SATA is for game computers and highend workstations. Use SCSI for
servers and hardware RAID not software RAID. IBM has 20KRPM SCSI drives now and with the Ultra160 wide channels, data flow just screams.
I don't quite agree. SATA is excellent and significantly more affordable than SCSI. I would not recommend normal PATA IDE for anything, SATA for almost everything, and SCSI only for very high-end situations where money is not a concern. For the vast majority of RAID scenarios I would recommend SATA.
I'm very wary of software RAID, although I have used it in a few scenarios and it does do the job. But if nothing else, its much easier on the linux side if its a hardware solution, as linux will just see it as a single disk.
4 drives with a RAID 5 over three drives with one hot-spare is a very efficient configuration.
Yes, it is. One thing to keep in mind is to make sure you have a good system set up to send you an alert when a drive fails, though. I had one RAID array that due to configuration errors was unable to get its alarm mail through when a drive failed. Eventually a second drive failed, at which point we noticed it. Personally I got for RAID-10, just to be on the safe side. Drives are so cheap these days that I prefer to pay a little extra and gain that little bit of extra safety...
> My own thoughts were to keep the root file system outside of the > RAID.
That is not necessary. Your hardware RAID arrays will look like individual drives to your software, treat them as such when you partition
No it's not necessary. Personally however I do prefer to keep the OS on its own disk. This makes it so much easier to fix OS software problems.

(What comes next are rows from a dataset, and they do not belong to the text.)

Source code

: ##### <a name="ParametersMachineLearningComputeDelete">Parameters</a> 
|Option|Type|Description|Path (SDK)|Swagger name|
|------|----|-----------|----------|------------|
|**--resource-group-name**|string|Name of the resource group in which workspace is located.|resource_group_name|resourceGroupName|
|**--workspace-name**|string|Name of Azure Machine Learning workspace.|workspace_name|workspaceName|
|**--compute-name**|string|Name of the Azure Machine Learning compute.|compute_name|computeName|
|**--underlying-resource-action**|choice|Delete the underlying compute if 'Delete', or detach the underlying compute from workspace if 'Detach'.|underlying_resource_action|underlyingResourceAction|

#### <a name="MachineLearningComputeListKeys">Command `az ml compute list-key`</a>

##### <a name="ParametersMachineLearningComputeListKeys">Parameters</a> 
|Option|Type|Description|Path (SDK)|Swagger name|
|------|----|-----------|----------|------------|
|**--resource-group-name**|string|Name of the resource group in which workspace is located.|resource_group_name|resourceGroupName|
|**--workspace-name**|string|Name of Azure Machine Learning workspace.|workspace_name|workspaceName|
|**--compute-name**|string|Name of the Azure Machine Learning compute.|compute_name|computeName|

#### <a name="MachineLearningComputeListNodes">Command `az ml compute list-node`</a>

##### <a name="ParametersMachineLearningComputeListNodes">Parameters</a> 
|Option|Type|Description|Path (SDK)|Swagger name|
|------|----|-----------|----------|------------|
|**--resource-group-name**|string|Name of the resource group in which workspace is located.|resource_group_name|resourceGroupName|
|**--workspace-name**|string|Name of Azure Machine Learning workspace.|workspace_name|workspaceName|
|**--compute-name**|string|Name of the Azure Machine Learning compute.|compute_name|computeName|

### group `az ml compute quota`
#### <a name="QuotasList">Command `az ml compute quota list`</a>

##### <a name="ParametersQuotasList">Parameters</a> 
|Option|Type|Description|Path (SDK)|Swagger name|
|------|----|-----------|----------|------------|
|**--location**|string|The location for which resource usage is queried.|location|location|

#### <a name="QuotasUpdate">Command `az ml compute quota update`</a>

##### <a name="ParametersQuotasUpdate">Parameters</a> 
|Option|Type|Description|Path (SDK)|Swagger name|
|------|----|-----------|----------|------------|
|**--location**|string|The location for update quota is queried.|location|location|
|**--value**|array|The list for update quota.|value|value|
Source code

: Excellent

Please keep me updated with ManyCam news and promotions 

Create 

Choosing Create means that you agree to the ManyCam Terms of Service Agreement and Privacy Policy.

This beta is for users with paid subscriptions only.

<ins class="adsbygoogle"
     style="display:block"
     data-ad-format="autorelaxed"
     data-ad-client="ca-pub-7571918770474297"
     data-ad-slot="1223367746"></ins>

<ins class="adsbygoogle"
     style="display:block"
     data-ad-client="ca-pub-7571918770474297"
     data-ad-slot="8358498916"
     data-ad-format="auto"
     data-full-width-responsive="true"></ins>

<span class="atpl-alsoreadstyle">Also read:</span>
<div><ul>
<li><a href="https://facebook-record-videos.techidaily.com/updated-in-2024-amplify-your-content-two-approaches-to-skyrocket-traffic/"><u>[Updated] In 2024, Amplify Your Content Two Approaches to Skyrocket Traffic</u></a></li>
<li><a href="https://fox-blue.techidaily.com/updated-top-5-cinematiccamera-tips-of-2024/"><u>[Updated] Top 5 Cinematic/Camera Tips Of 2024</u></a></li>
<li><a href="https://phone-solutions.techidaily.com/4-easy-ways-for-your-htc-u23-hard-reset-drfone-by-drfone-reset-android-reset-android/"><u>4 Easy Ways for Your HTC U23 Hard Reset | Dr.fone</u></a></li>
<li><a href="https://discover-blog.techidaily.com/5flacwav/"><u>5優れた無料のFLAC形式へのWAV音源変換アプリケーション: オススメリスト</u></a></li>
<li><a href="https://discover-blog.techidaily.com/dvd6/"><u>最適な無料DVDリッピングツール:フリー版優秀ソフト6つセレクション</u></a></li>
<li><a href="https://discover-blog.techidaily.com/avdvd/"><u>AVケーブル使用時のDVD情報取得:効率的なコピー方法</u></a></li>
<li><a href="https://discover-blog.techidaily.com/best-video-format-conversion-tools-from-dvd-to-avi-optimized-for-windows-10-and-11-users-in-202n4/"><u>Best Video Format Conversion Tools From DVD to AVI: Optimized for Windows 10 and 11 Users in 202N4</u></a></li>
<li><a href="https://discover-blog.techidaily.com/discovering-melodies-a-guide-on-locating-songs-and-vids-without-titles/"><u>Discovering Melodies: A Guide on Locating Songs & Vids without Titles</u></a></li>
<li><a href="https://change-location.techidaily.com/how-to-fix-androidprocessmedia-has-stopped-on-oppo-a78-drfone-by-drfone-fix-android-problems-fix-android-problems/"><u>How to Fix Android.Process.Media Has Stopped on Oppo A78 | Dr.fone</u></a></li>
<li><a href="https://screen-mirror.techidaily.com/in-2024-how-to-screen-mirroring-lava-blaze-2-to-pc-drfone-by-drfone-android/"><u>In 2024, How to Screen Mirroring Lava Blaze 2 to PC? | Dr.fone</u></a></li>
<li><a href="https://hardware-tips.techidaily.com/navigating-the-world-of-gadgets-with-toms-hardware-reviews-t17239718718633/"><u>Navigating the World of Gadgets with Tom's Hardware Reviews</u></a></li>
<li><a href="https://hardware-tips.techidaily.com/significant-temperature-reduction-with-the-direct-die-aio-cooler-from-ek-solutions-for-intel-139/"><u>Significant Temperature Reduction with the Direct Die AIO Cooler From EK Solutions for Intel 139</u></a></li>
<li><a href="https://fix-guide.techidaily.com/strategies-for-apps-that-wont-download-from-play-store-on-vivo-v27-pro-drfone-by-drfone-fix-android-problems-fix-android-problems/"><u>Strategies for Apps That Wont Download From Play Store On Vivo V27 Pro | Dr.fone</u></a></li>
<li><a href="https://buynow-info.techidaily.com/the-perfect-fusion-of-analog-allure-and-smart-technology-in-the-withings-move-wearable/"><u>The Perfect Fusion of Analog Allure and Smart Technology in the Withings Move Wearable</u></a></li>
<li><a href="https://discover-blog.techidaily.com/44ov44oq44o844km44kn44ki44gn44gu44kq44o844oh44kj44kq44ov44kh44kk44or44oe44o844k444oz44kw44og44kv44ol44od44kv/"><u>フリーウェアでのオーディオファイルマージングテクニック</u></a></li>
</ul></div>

You can have an extra copy of the OS disk ready, so that in case of software failure you can swap the backup right in and be up and running in minutes instead of having to go through some rather more complicated process of restoring an OS to an existing RAID array.
It also makes patches/upgrades much easier, as you can apply them to the backup disk, swap, and see if everything is OK, and just swap back if not.
It's all just one step more complicated if the OS is on the RAID array.
Why not. If your hard drive with SWAP on it goes down, wouldn't you like it to be as safe as the rest of the server?
I keep swap, along with everything else OS-related, on the OS disk. The RAID array I use just for data.
All in all, it's a matter of preference and depends on how you set up your own systems, I wouldnt say there is any one correct answer.
Test it!: load up an OS, copy some large pictures to it, large
documents, and some third party software or something you can test. Pull out a drive, test the pics, docs, and software to make sure they will work while the drive is off-line, while the drive is being rebuilt and once the system if finished rebuilding. Test as much as you can with your new RAID before you trust it to a live, production server. If you insist on playing about with a SW-RAID, break it and make sure you can reboot LOL.
I cant agree more. After you install a RAID, TEST it every way you can. It's a nightmare situation if you realize youve lost all your data because of some misconfiguration or because something didnt work the way you thought it was supposed to.